START Excerpt

Some very clever attacker might have had a great trick worked out on the original Basis and that attack has just been sitting in a drawer since. So (again) be careful.

Though Basis Cash asks less of users in terms of posting collateral than most other DeFi applications. After those first five days are up, the main place where funds would be at risk would be in the two Uniswap pools.

“Seigniorage shares–style stablecoins … are much more susceptible to black swan failure than Maker or Tether – and I am not ruling out the possibility that Basis Cash will de-peg significantly in the early days of the protocol (in fact, I think it’s highly likely),” Sanchez wrote, adding:

“What we have high conviction on is that 1) the protocol has the ability to recover from most of these failures, and that 2) such failures will become much less frequent and severe over time as new participants enter.”

How it works

So the key takeaway with Basis Cash is this: It is completely unmoored to anything with “real” value.

The U.S. dollar, for example, was once backed by gold, but they stopped being redeemable for precious metals long ago. Dollars are actually still backed, but they are backed chiefly by U.S. Treasuries.

Circle’s USDC is backed by real dollars in a bank account. While MakerDAO’s dai gets minted out of thin air, it’s backed by ETH or other crypto assets that have been locked up in a smart contract.

Read more: US Government Enlists USDC for ‘Global Foreign Policy Objective’ in Venezuela: Circle CEO

Basis Cash has nothing tucked away to guarantee its value. Its only guarantee is a purely algorithmic system that should help it find the real demand for BAC in the market such that its price tends to sit at equal to $1.

So, if BAC should drop below a dollar, the system will issue Basis Bonds. Those Basis Bonds can be bought for one BAC. They can also be redeemed for one new BAC when the price is above a dollar.

For example, if BAC were to drop to $0.97, a user could buy a bunch of BAC at that discounted price and redeem them for the bonds (which burn the BAC). That reduces the supply and should bring it back in line with the peg.

Then, when BAC goes over $1.00, new BAC gets issued. The system first lets bondholders redeem them (so if someone bought bonds at $0.97 they should get at least a 3% profit) and the rest of the fresh BAC goes to holders of Basis Cash Shares.

Though to get the new BAC (the seignorage), BAS holders have to stake their shares in the Boardroom, another smart contract.

The obvious part of this system that could be exploitable might be how its oracle system works. The team has not yet responded to questions from CoinDesk about how it will get prices into the system. From the documents it has put out so far, it seems to rely on Uniswap price data, however.

Isn’t 50,000 BAC tiny?

The supply of stablecoins hit $20 billion in late September, so 50,000 BAC seems very small.

The initial supply of BAC might be intentionally diminutive. Either way, if it’s not enough, the Basis Cash system should adjust when and if that’s the case.

END Excerpt
START Data for analysis

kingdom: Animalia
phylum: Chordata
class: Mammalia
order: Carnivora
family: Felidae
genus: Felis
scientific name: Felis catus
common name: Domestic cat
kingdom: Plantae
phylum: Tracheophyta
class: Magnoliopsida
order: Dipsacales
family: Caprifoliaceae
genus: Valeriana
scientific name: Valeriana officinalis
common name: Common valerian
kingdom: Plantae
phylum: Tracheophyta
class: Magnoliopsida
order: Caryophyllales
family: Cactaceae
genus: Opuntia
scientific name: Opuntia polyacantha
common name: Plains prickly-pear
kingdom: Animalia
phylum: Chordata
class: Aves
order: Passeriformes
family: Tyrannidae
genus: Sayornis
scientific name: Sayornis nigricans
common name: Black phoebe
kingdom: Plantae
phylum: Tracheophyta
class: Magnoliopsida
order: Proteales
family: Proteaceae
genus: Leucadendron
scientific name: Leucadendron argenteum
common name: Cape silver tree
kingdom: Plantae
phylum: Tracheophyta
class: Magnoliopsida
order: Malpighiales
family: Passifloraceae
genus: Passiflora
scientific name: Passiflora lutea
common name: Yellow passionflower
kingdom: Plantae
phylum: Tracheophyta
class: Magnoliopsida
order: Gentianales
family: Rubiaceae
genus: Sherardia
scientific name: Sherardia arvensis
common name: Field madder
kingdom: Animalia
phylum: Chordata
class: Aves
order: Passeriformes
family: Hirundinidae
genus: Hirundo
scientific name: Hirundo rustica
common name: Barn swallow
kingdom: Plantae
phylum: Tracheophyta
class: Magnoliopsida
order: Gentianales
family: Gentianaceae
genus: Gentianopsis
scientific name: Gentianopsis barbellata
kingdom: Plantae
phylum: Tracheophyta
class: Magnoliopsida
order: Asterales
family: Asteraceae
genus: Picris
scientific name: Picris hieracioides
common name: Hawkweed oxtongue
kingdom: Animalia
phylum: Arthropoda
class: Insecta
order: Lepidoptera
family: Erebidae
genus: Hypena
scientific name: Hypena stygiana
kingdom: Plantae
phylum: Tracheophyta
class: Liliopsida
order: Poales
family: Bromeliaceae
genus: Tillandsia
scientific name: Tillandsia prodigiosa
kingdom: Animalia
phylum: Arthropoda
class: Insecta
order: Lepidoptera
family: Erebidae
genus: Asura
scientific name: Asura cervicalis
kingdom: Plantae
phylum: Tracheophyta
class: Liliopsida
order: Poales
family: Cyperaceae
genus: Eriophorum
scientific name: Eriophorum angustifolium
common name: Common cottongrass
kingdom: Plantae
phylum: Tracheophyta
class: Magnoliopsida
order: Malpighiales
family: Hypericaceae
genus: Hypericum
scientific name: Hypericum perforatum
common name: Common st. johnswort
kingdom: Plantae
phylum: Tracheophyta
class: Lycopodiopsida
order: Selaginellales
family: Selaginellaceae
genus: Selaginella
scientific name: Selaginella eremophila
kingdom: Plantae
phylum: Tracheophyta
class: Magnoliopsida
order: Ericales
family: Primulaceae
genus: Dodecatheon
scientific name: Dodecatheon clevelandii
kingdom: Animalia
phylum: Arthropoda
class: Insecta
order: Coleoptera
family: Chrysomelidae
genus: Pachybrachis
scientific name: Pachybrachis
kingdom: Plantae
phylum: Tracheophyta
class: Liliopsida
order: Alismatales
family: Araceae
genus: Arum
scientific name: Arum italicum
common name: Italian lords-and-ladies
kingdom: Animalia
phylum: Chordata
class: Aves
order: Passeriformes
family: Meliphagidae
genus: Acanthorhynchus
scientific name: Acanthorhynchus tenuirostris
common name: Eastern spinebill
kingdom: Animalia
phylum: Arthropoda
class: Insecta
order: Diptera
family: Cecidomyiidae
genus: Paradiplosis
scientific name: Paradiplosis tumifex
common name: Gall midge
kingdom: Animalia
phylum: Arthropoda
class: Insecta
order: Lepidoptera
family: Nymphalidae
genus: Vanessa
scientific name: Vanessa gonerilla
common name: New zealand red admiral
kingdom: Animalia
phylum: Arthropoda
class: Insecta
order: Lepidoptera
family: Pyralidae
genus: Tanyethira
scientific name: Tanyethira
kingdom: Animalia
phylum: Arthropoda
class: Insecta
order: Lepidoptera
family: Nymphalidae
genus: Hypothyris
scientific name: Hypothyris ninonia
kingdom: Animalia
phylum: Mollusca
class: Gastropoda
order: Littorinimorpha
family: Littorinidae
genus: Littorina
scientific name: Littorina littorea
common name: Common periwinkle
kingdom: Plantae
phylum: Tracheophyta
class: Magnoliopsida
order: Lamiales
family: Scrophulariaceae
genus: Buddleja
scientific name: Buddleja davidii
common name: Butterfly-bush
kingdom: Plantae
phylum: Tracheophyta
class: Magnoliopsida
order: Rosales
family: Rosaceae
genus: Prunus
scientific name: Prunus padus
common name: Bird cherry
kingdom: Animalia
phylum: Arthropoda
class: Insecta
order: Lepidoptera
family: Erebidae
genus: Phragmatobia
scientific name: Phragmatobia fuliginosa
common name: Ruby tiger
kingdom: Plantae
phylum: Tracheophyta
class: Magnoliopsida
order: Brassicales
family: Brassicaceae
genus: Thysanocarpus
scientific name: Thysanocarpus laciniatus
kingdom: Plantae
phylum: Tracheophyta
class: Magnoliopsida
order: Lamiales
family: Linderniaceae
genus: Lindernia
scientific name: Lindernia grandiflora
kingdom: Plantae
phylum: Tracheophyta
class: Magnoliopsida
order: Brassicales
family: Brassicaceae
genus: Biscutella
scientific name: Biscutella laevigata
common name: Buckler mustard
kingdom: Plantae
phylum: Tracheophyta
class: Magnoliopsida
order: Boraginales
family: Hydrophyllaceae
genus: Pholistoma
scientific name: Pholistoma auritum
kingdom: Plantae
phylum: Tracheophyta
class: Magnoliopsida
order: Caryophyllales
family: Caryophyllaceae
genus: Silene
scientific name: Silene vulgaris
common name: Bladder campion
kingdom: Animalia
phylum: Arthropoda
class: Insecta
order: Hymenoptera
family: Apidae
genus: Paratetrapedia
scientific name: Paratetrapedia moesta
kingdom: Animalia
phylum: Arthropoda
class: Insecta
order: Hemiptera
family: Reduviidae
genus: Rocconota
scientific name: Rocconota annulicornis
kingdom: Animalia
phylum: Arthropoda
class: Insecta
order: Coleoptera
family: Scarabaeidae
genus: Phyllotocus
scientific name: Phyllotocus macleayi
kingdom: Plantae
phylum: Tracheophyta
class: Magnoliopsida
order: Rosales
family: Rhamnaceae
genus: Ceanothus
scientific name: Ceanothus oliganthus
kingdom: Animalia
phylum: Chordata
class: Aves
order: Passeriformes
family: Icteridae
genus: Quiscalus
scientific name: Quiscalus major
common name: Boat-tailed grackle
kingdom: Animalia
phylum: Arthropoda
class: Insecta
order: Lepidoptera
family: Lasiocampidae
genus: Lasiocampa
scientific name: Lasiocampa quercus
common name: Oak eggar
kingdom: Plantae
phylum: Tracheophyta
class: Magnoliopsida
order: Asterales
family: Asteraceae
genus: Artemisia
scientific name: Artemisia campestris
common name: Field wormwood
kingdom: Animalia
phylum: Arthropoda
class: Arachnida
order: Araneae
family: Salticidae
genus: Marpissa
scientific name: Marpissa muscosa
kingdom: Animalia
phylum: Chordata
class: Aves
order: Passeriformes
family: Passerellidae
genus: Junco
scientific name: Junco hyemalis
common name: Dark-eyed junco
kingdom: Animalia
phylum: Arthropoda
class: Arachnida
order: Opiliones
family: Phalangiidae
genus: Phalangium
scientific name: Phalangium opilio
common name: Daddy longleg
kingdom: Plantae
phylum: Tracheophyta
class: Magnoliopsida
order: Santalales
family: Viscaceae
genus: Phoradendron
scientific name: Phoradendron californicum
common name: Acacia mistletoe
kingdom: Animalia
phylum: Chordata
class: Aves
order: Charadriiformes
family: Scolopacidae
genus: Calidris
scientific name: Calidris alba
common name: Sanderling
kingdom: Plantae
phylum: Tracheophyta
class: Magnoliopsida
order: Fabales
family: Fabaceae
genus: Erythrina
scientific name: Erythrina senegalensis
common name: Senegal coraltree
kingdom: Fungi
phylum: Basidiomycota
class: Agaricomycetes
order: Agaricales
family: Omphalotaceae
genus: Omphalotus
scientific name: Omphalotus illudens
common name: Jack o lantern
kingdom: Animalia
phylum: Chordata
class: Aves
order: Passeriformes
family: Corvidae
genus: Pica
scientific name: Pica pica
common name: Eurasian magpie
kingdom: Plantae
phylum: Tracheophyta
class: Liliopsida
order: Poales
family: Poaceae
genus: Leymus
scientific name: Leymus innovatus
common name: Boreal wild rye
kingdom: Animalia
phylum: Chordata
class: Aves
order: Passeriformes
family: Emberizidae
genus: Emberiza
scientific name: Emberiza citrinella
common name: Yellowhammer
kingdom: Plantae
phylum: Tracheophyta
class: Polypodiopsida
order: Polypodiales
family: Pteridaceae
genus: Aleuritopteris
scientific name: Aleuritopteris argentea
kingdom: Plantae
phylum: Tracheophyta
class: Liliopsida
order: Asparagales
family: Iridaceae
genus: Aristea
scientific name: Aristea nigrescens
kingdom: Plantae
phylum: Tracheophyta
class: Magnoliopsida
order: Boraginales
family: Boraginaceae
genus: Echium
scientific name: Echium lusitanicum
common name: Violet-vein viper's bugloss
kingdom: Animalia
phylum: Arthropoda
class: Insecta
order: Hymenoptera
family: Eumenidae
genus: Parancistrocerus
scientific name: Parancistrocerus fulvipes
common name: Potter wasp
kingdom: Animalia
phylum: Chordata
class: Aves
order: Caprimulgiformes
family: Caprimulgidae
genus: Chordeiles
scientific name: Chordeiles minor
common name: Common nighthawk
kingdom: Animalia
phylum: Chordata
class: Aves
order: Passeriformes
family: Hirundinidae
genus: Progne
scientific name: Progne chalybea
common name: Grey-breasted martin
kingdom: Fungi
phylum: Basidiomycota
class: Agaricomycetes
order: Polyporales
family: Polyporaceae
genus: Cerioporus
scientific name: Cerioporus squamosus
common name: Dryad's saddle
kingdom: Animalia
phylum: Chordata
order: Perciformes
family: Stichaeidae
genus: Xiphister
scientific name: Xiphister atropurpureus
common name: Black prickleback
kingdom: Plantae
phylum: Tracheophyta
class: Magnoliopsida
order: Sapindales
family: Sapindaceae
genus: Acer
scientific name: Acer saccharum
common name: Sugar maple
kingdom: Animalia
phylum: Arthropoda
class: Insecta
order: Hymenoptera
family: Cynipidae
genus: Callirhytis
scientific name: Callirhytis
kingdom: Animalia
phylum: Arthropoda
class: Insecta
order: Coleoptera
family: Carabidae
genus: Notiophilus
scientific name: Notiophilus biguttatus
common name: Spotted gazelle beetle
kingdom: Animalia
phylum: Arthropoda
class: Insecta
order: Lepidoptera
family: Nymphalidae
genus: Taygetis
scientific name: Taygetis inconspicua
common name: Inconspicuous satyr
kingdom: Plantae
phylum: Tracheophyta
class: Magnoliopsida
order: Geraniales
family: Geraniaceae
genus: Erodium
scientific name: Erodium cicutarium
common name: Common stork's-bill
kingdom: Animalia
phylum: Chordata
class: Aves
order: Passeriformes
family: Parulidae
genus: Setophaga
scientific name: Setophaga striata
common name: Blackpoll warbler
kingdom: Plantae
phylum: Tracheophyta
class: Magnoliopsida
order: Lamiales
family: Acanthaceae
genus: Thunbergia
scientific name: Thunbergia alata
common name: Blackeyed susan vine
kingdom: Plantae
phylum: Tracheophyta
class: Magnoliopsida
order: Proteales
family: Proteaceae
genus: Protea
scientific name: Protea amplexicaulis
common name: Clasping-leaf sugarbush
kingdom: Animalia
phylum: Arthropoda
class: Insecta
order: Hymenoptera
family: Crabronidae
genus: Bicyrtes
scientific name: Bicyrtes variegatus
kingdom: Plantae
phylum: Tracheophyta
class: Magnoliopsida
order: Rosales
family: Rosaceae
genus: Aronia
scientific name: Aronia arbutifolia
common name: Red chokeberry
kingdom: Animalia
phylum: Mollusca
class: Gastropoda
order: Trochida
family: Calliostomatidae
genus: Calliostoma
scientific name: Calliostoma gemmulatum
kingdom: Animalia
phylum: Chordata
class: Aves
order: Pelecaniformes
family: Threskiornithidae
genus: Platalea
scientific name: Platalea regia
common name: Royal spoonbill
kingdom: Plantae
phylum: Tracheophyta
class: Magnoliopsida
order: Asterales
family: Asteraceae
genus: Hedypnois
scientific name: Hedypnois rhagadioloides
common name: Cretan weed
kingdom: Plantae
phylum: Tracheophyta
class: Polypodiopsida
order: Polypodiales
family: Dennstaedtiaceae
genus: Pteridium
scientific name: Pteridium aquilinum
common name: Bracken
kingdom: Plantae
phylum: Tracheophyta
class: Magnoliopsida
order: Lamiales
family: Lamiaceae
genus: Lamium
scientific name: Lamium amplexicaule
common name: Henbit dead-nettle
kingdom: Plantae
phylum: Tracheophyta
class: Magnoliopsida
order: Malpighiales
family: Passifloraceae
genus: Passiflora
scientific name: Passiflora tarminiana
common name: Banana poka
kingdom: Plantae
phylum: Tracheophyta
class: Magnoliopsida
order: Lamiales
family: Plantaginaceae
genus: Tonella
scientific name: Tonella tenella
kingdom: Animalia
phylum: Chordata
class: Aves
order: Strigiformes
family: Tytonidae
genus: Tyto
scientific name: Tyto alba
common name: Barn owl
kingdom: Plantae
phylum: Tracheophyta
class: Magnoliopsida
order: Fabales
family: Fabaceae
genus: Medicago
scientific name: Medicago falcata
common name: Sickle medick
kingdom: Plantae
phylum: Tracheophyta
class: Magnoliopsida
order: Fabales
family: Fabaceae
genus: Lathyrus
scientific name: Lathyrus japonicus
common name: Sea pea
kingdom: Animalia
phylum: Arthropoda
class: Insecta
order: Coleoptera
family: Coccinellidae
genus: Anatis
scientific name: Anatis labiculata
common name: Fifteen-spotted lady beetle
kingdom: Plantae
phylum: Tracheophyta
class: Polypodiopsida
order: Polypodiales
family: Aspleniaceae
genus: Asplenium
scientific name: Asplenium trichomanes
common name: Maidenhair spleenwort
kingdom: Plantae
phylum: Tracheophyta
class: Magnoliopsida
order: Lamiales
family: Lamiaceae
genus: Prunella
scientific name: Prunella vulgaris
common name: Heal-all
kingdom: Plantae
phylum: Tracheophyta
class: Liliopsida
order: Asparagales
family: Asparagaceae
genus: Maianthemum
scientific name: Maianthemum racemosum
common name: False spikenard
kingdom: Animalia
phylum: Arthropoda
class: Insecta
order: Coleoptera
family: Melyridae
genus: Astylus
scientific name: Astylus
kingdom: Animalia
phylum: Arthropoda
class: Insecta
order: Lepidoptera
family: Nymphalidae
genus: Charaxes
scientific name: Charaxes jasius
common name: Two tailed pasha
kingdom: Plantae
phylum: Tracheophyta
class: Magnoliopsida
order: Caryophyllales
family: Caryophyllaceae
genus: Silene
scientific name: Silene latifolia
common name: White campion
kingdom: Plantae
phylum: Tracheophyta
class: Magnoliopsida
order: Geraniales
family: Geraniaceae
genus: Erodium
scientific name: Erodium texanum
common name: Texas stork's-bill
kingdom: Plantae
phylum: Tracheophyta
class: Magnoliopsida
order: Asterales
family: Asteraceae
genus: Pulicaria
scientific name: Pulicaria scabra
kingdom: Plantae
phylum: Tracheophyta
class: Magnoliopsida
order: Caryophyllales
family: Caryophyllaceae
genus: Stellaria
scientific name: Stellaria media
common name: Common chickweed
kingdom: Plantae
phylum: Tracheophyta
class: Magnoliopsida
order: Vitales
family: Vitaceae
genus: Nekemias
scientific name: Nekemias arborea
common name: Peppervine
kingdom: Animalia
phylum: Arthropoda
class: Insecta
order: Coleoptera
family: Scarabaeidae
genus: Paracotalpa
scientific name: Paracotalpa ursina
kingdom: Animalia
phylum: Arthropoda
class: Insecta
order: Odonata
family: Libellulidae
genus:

END Data for analysis

Work instructions ->
(A) In the Basis Cash excerpt, what backs Circle's USDC?
(B) For each statement, say whether the Basis Cash excerpt supports it and quote the words that decide it: (i) Basis Bonds can be bought for one BAC. (ii) The team has explained to CoinDesk how it will get prices into the system. (iii) BAS holders must stake their shares in the Boardroom to get the new BAC.

Responses for each task ->
(A) Real dollars in a bank account back Circle's USDC.

(B)
(i) Yes: "Those Basis Bonds can be bought for one BAC."
(ii) No: "The team has not yet responded to questions from CoinDesk about how it will get prices into the system."
(iii) Yes: "BAS holders have to stake their shares in the Boardroom, another smart contract."